Task requirements
Would you transcribe the entries below, beginning at the line with "Table 2. Optimal" and ending after the line with "bold. CN: control", exactly, with no picture and nothing more?

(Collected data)
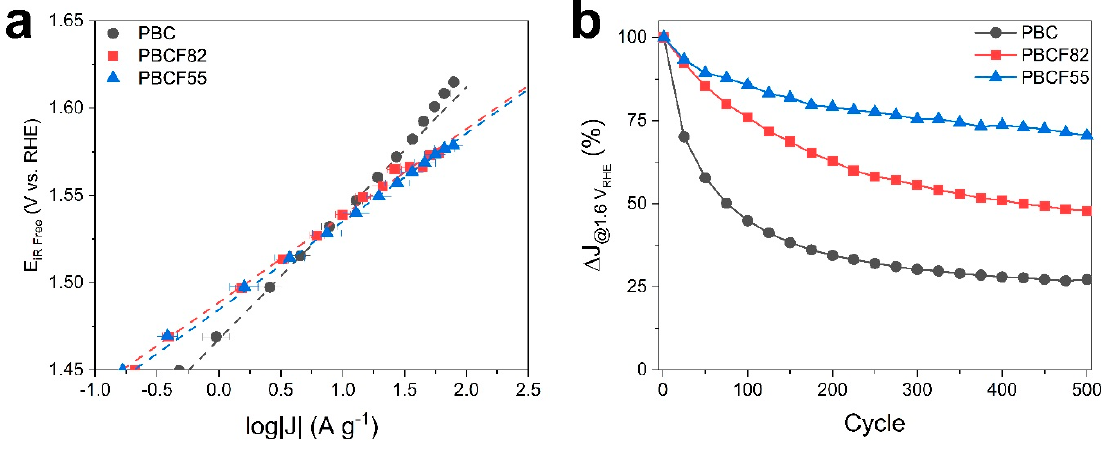
Figure 3. Electrochemical study comparing ( a ) Tafel plot of oxygen evolution reaction activities and ( b ) change in current densities with respect to the initial current density at every 25 cycles over 500 cycles between 1.0 and 1.6 V RHE of PBC (black), PBCF82 (red), and PBCF55 (blue).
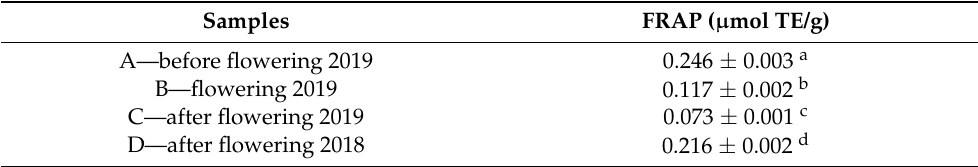
Figure 5. The graphs of precipitation: ( a ) 2018 [42], ( b ) 2019 [43]. Table 4. Antioxidant capacity of hemp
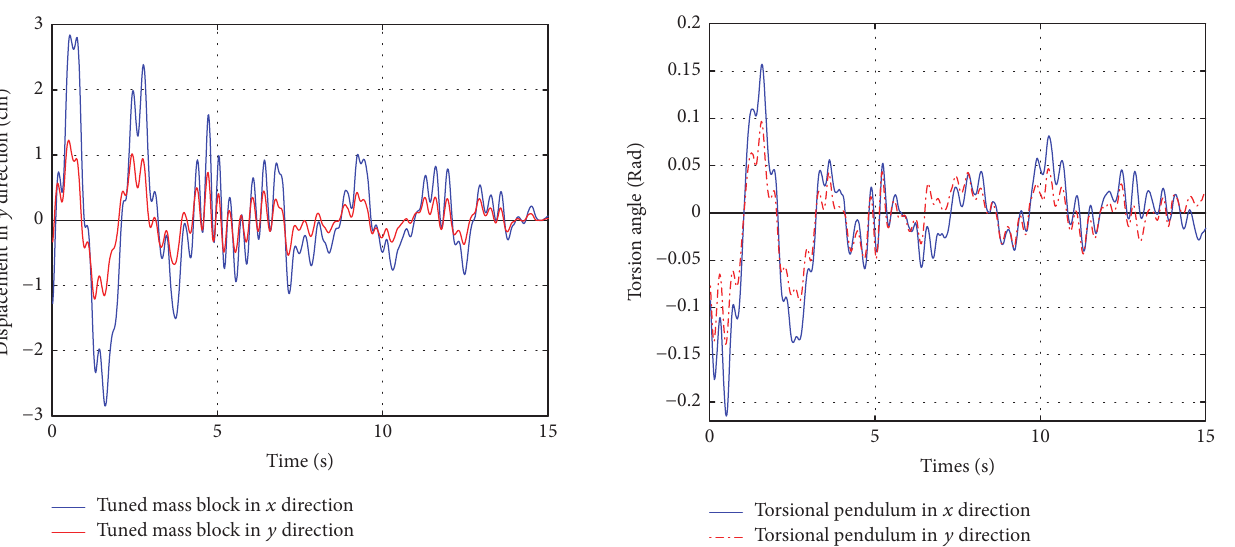
Figure 15: Torsion angle history of the torsional pendulums.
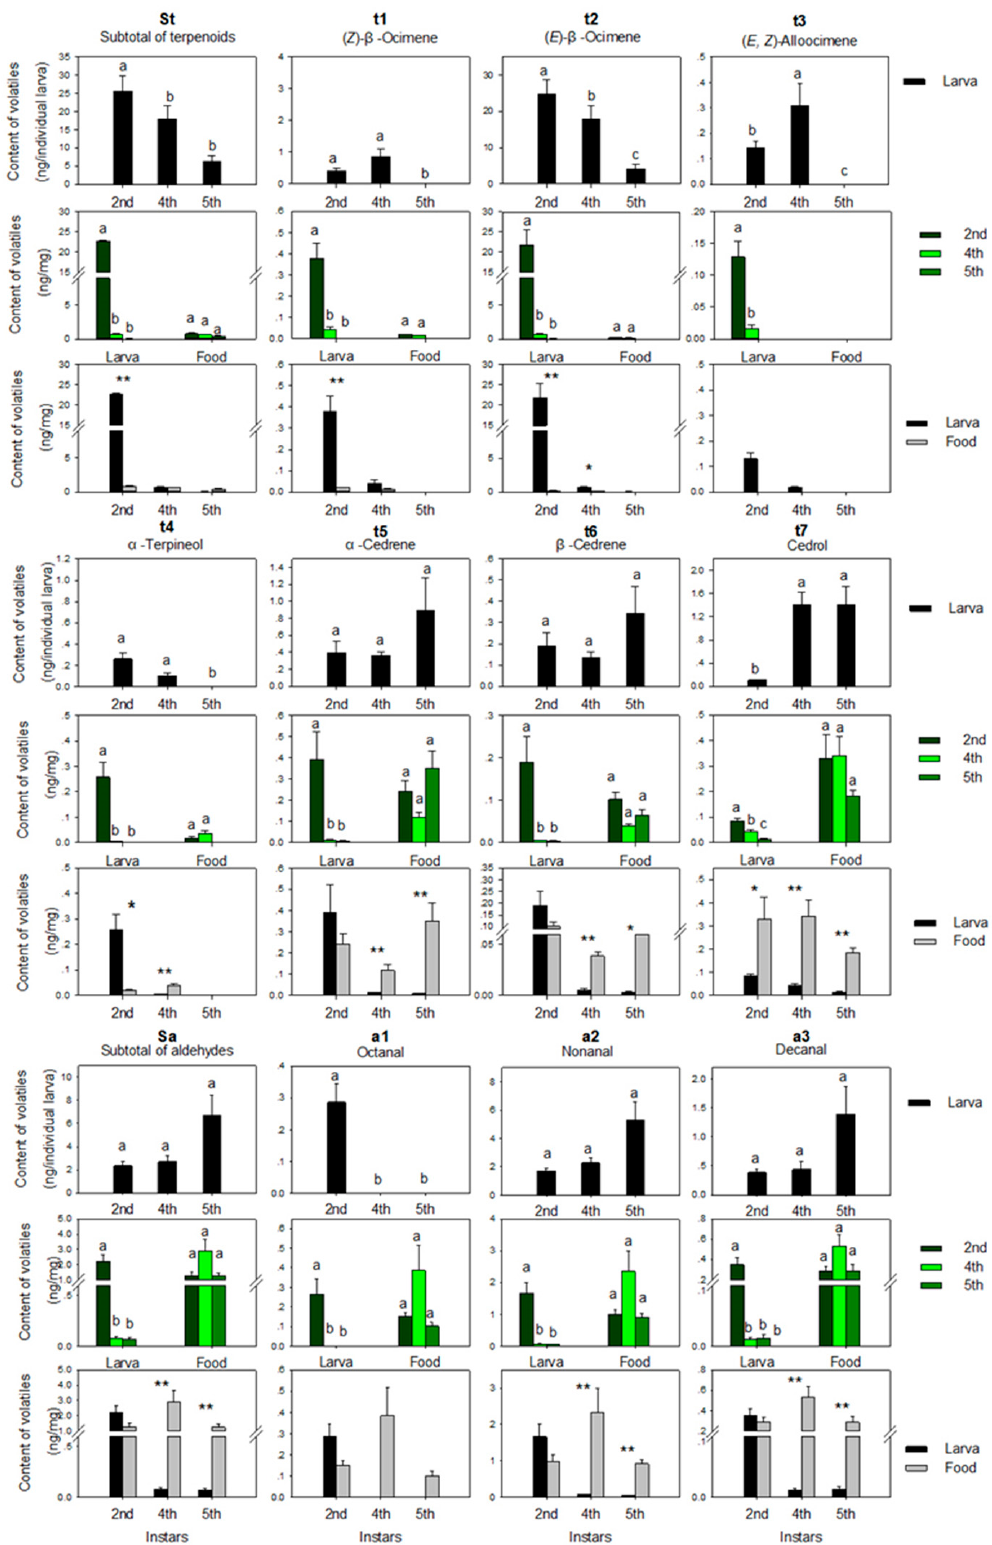
Figure 3. Terpenoids and aldehydes extracted from larvae and larval food at di ff erent larval instars. N > 10 for each group; error bars represent standard errors, di ff erent letters and ‘*’ on top of bars denote significant di ff erence at the level of 0.05, ‘**’ at the level of 0.01 under Fisher’s PLSD test, after ANOVA showed a significant e ff ect. Bars sharing a superscript letter are not significantly di ff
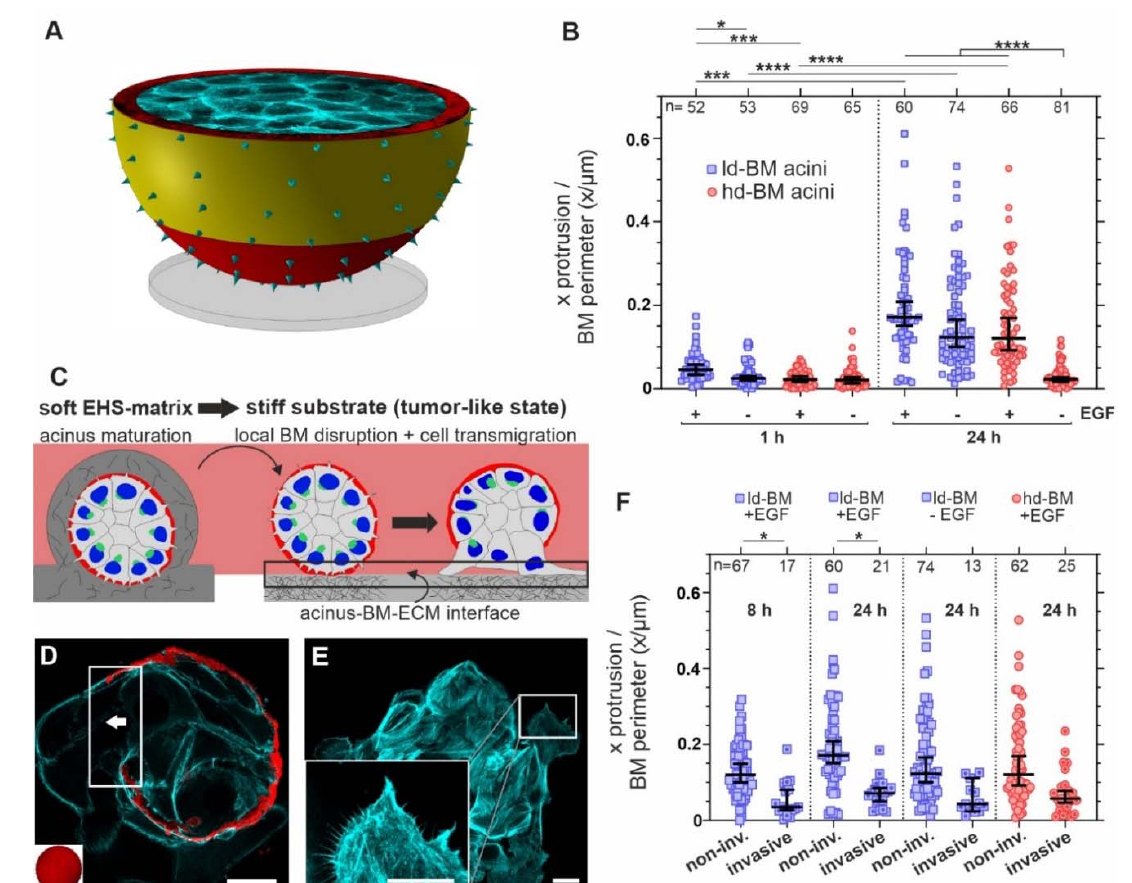
Figure 2. MS formation is fueled by tumor-like stiffness and oncogenic EGF. For analyses, MCF10A acini were fixed and IF-stained. ( A ) The schematic illustrates the acinar area analyzed for MS quantification (yellow area: start at 10 μ m above the glass up to the equatorial plane, defined as the cross-section with the largest diameter). MS were counted for several confocal image planes in this area (see material and methods for a detailed description). ( B ) Scatter plot summarizes MS numbers in non-invasive acini depending on the BM state and oncogenic EGF treatment over time. Counts of protrusions (x) were divided by individual BM perimeters (in μ m) of each analyzed confocal image. For a summary of observed acinar radii for BM perimeter calculation, see Supplementary Figure S1. ( C ) The experimental workflow of the designed invasion assay illustrates the invasive transition of benign acini transferred on a stiff substrate and conditional EGF stimulation (black box: area of invasion at the cell–BM–substrate interface) ( D ) A representative image shows local BM disruption (white box) and invasive cell transmigration (white arrow indicates the direction of cell migration) in an EGF-treated acinus. ( E ) Collectively outgrowing cell clusters showed frequent filopodial CP at the migration front. For additional images, see Supplementary Movie S4. ( F ) Scatter plot compares the lateral MS formation in invasive and non-invasive acini fractions depending on pro-invasive cues (24 h on glass). Sample size n : number of analyzed images of at least three independent experiments. Scatter plots: bars: median with 95% confidence interval. For statistical tests mean values per acinus were used: Mann–Whitney U-test with: **** = p < 0.0001, *** = p < 0.001, * = p < 0.05. Scale bars: ( D , E ) = 20 μ m.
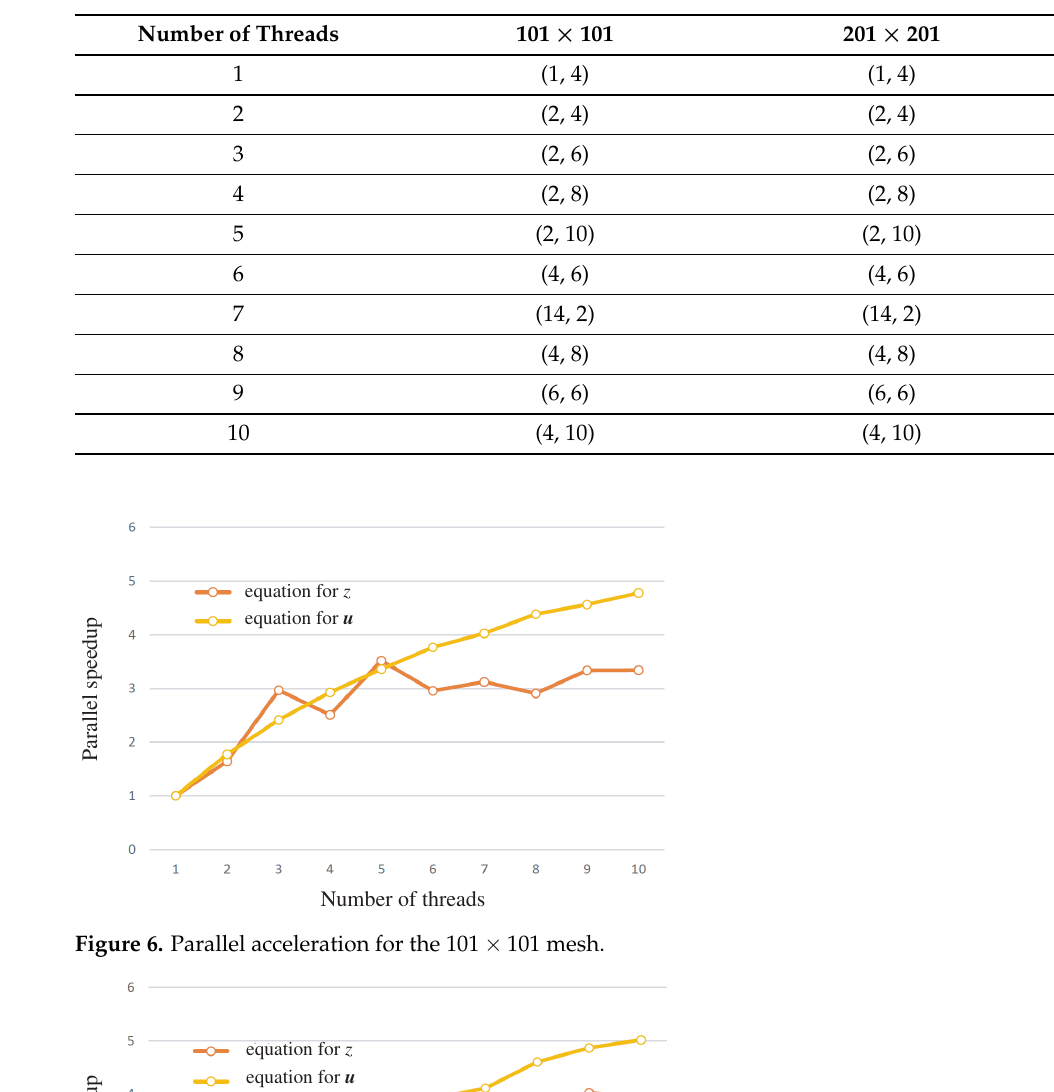
Table 2. Optimal combinations of nbx and nby .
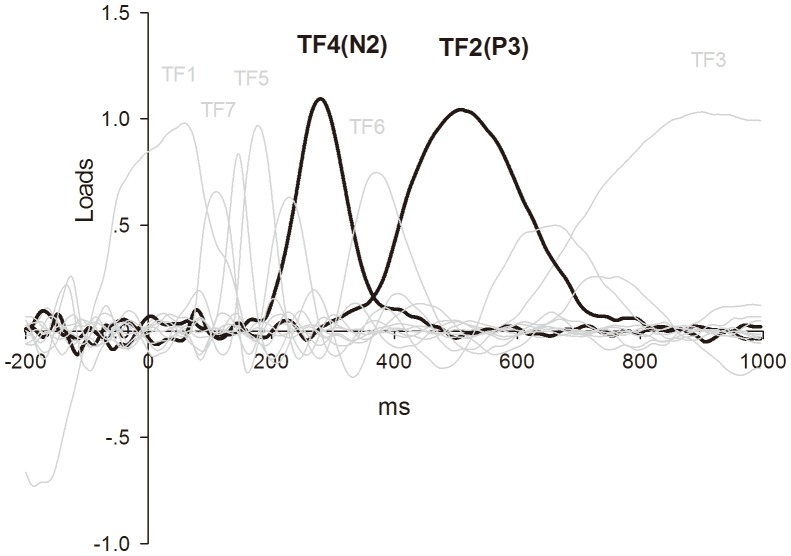
tPCA: factor loadings after promax rotation.TF4 (N2) and TF2 (P3) are drawn in black.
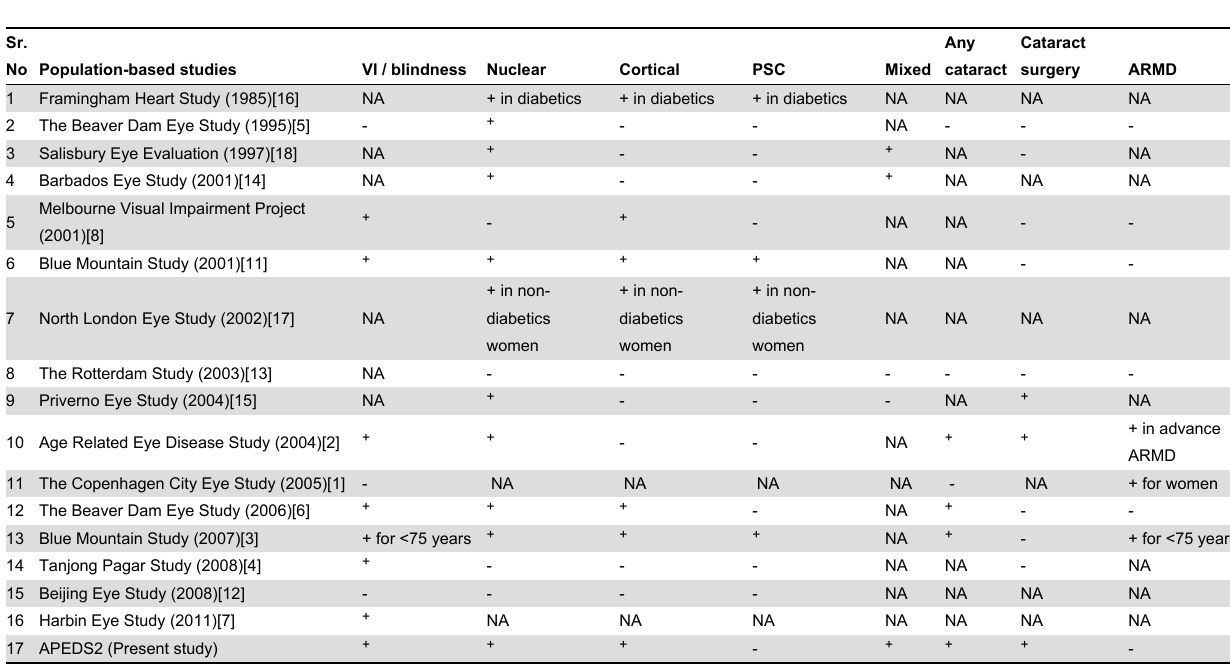
Table 7. The risk factors for mortality across different studies.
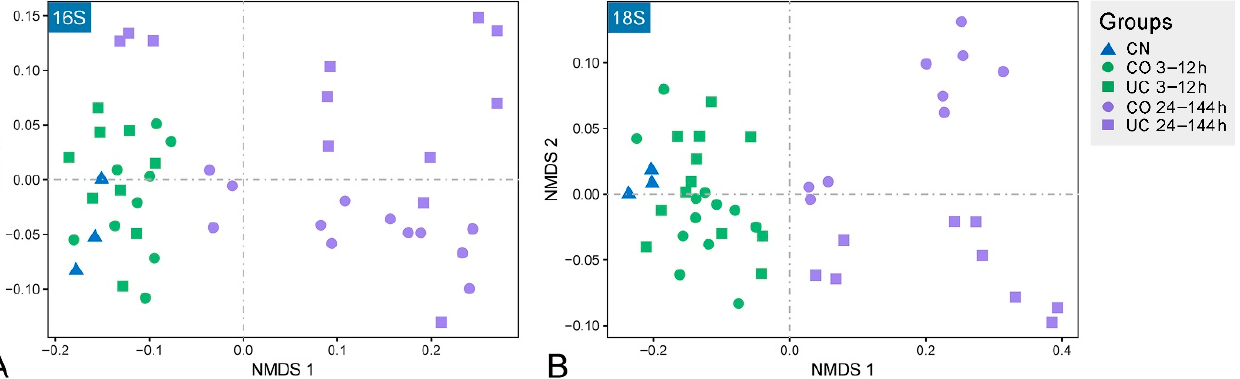
bold. CN: control group, CO: with lid closed, UC: without lid.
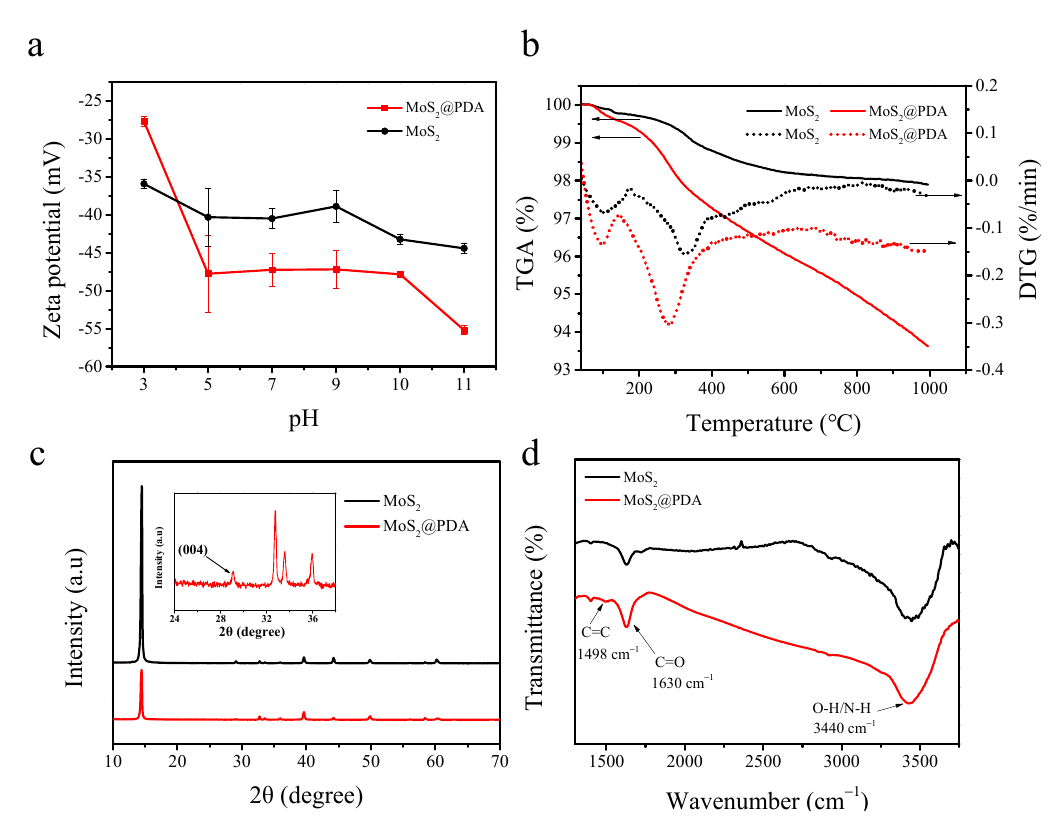
Figure 4. Zeta potential ( a ), Thermogravimetric analyses (TGA)-DTG curves ( b ), X-ray diffraction (XRD) characteristic ( c ), and Fourier transform infrared spectroscopy (FTIR) spectra of MoS 2 and MoS 2 @PDA ( d ).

Exercise output
Table 2. Optimal combinations of nbx and nby .
tPCA: factor loadings after promax rotation.TF4 (N2) and TF2 (P3) are drawn in black.
Table 7. The risk factors for mortality across different studies.
bold. CN: control group, CO: with lid closed, UC: without lid.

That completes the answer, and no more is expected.